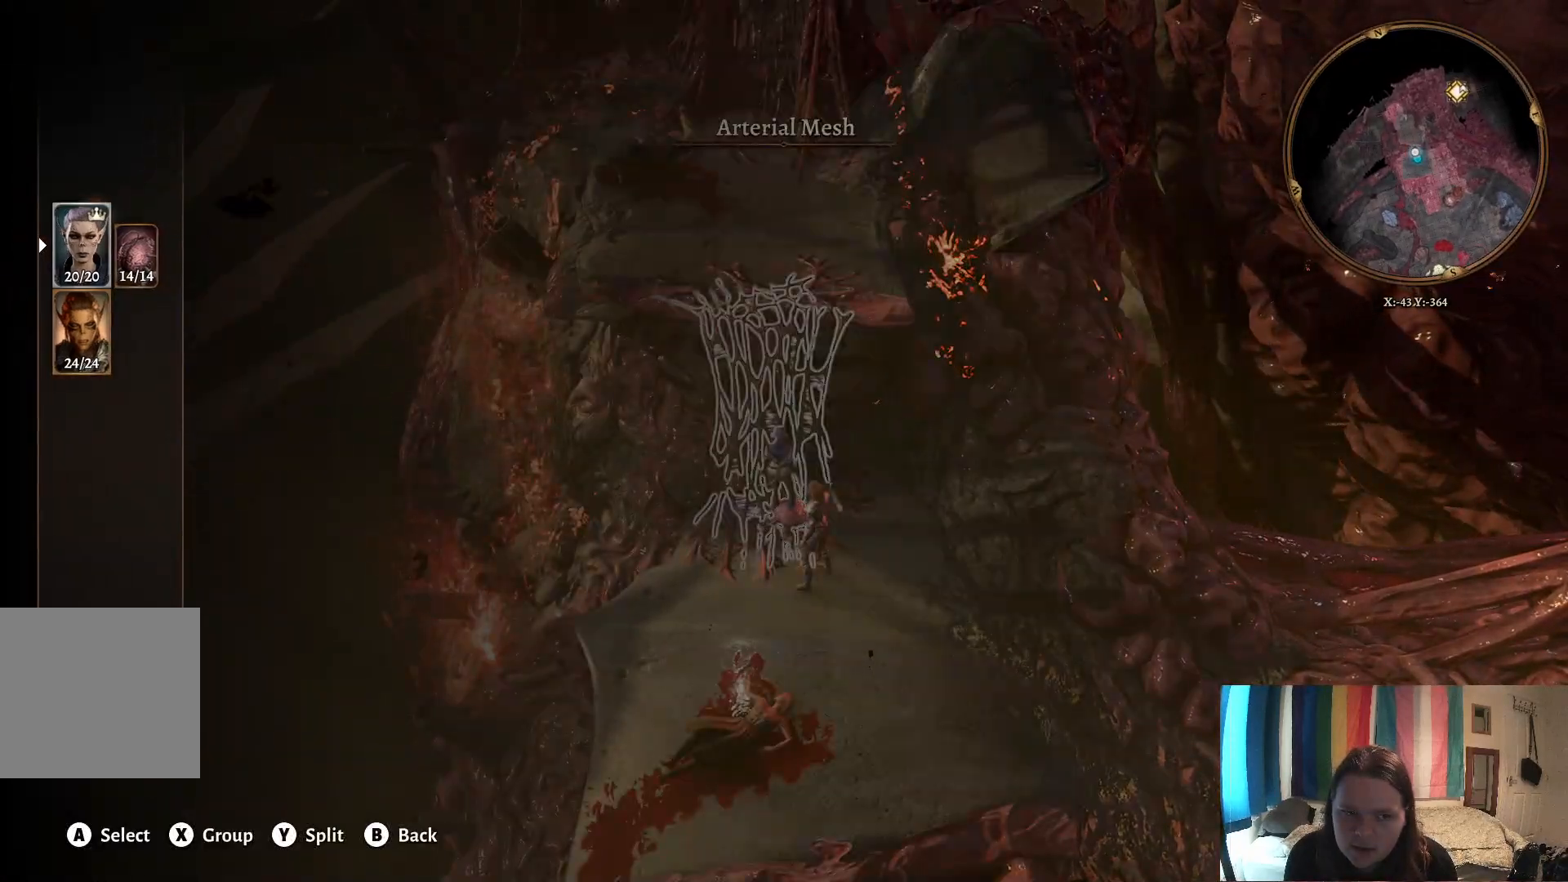
{"buttons": [], "left_stick": "center", "right_stick": "center", "events": [[317, "B", "down"], [400, "B", "up"]]}
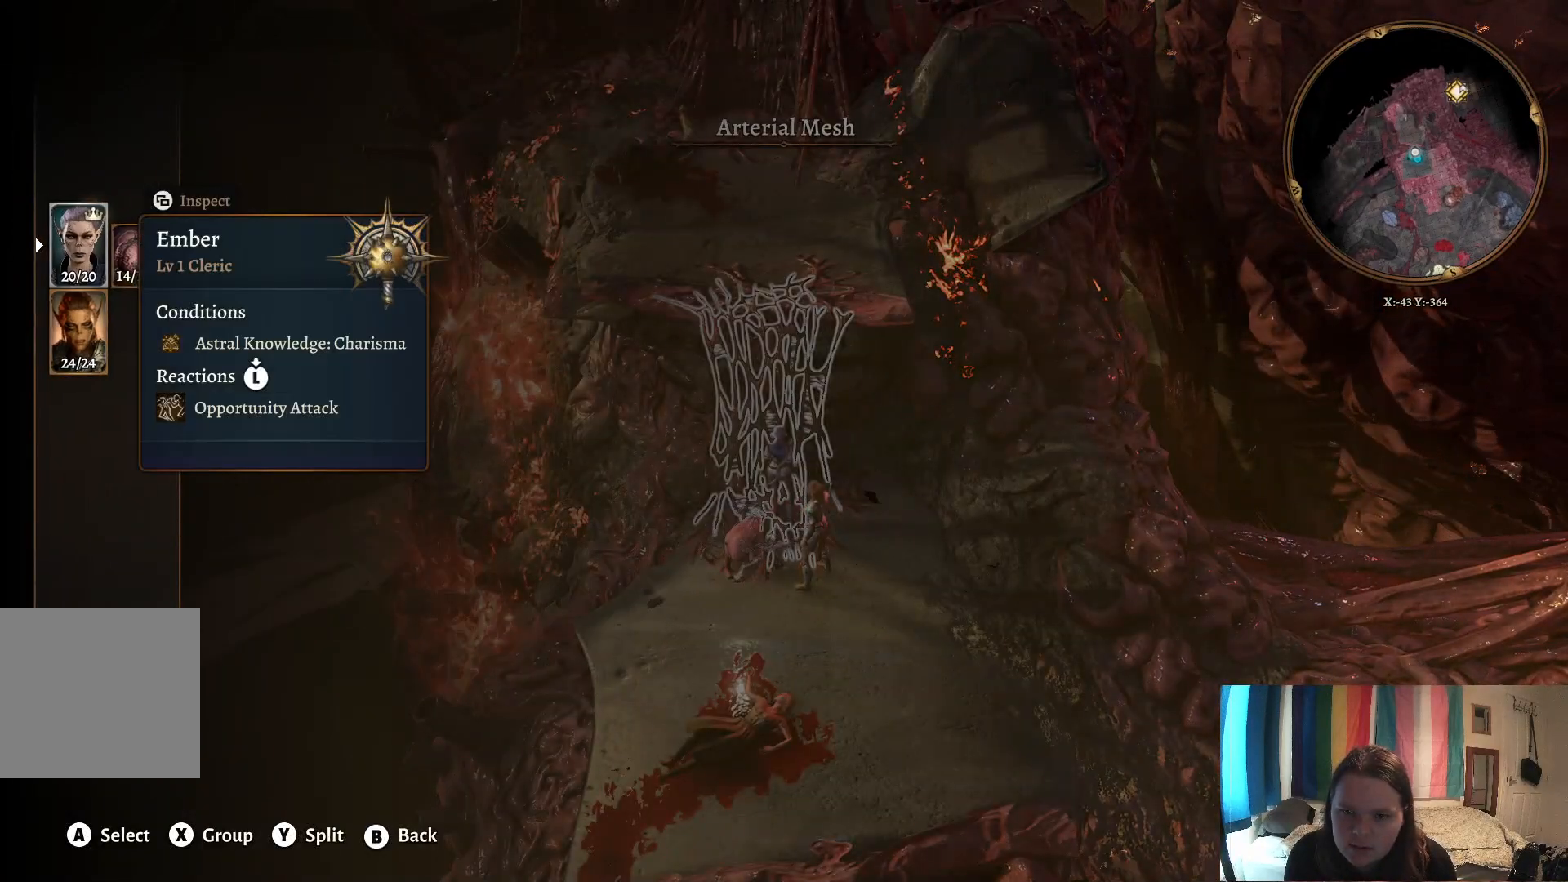
{"buttons": [], "left_stick": "center", "right_stick": "center", "events": [[350, "A", "down"], [450, "A", "up"]]}
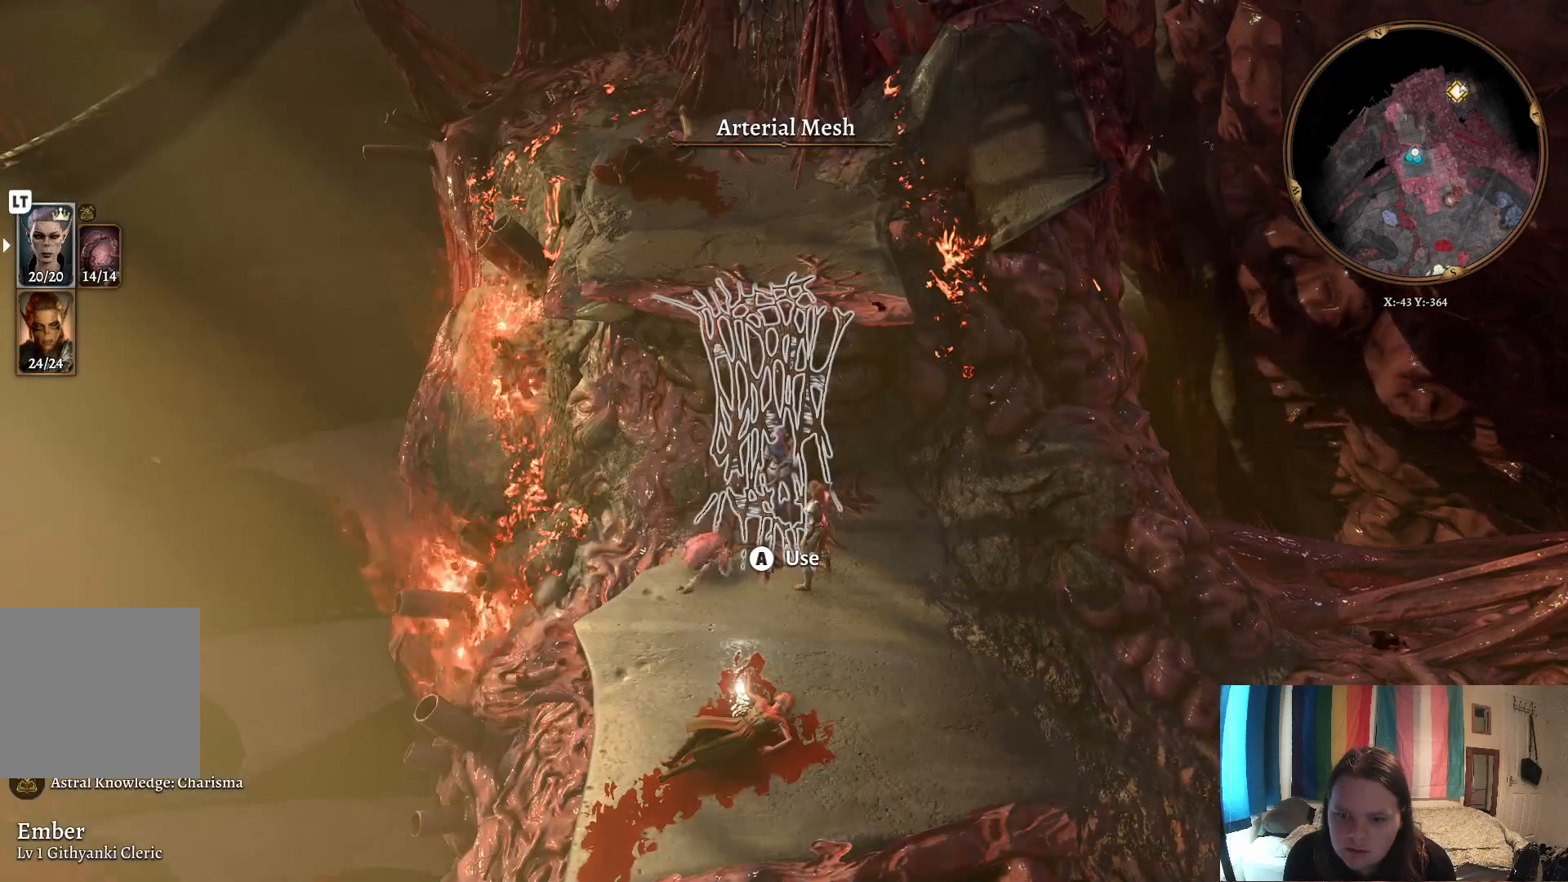
{"buttons": [], "left_stick": "center", "right_stick": "center", "events": []}
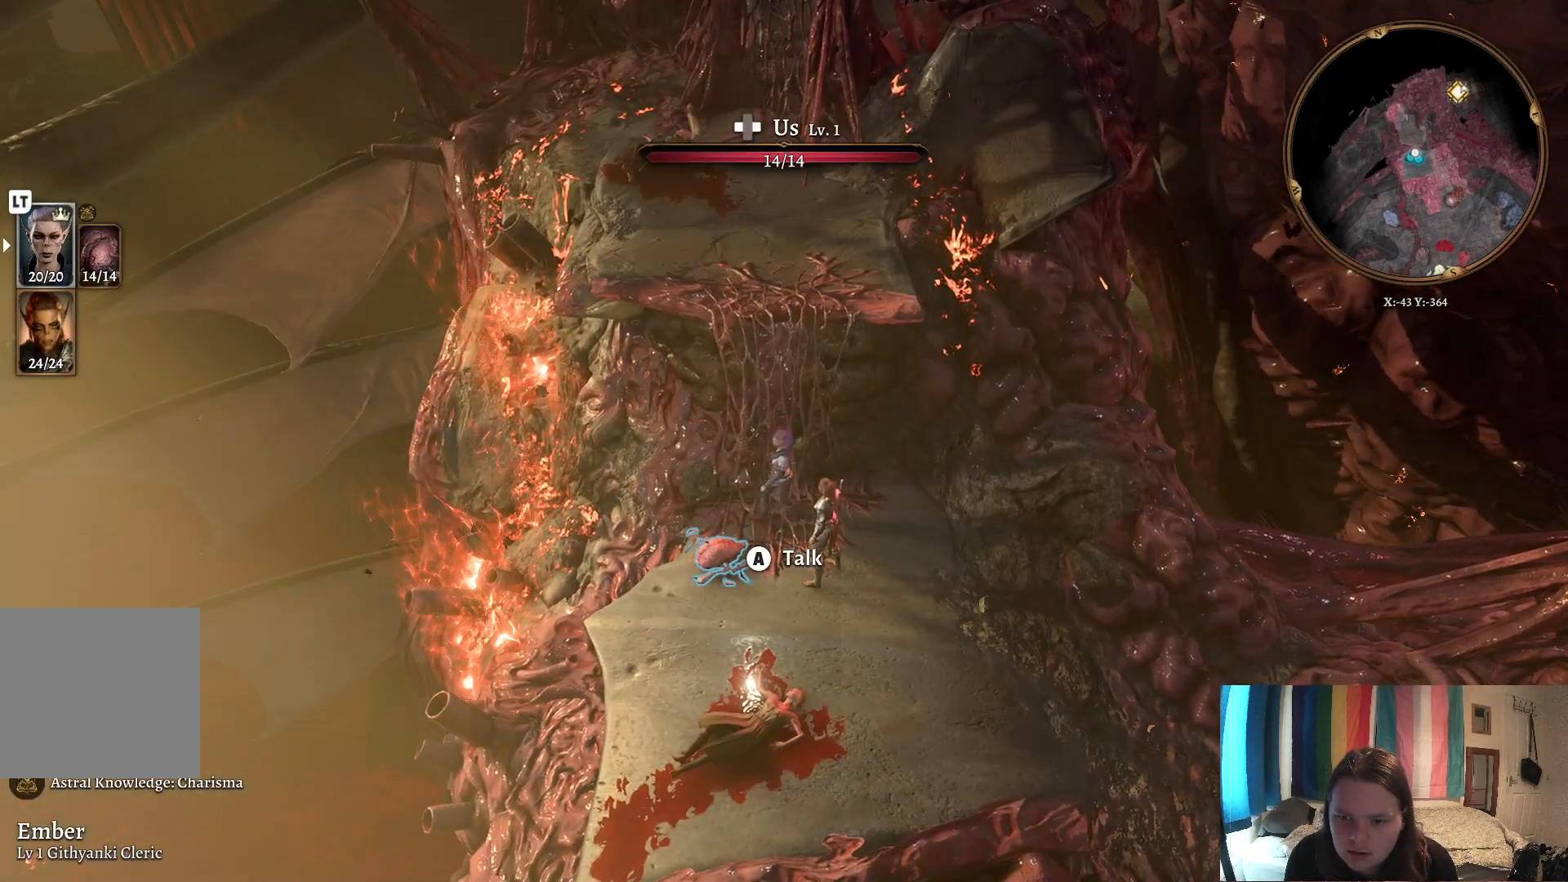
{"buttons": [], "left_stick": "center", "right_stick": "center", "events": []}
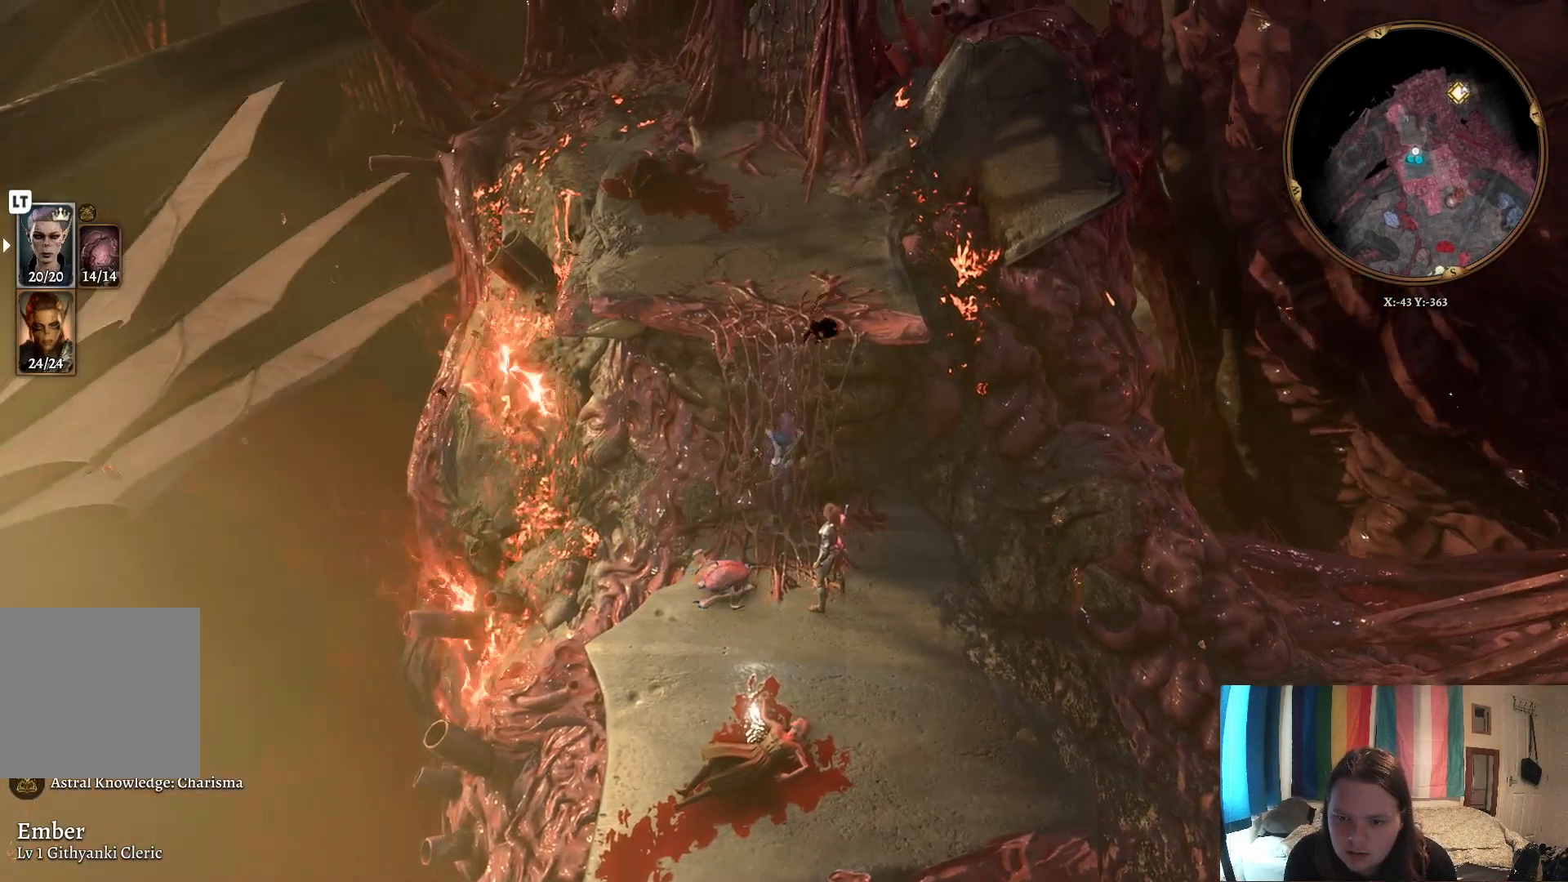
{"buttons": [], "left_stick": "up", "right_stick": "center", "events": [[50, "left_stick", "up"]]}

__________________________________________________

» **WORK INSTRUCTION**
The string "down" may appear in the lines of the records above. State how many lines contain it, with no other words.

» **WRITTEN ANSWER**
2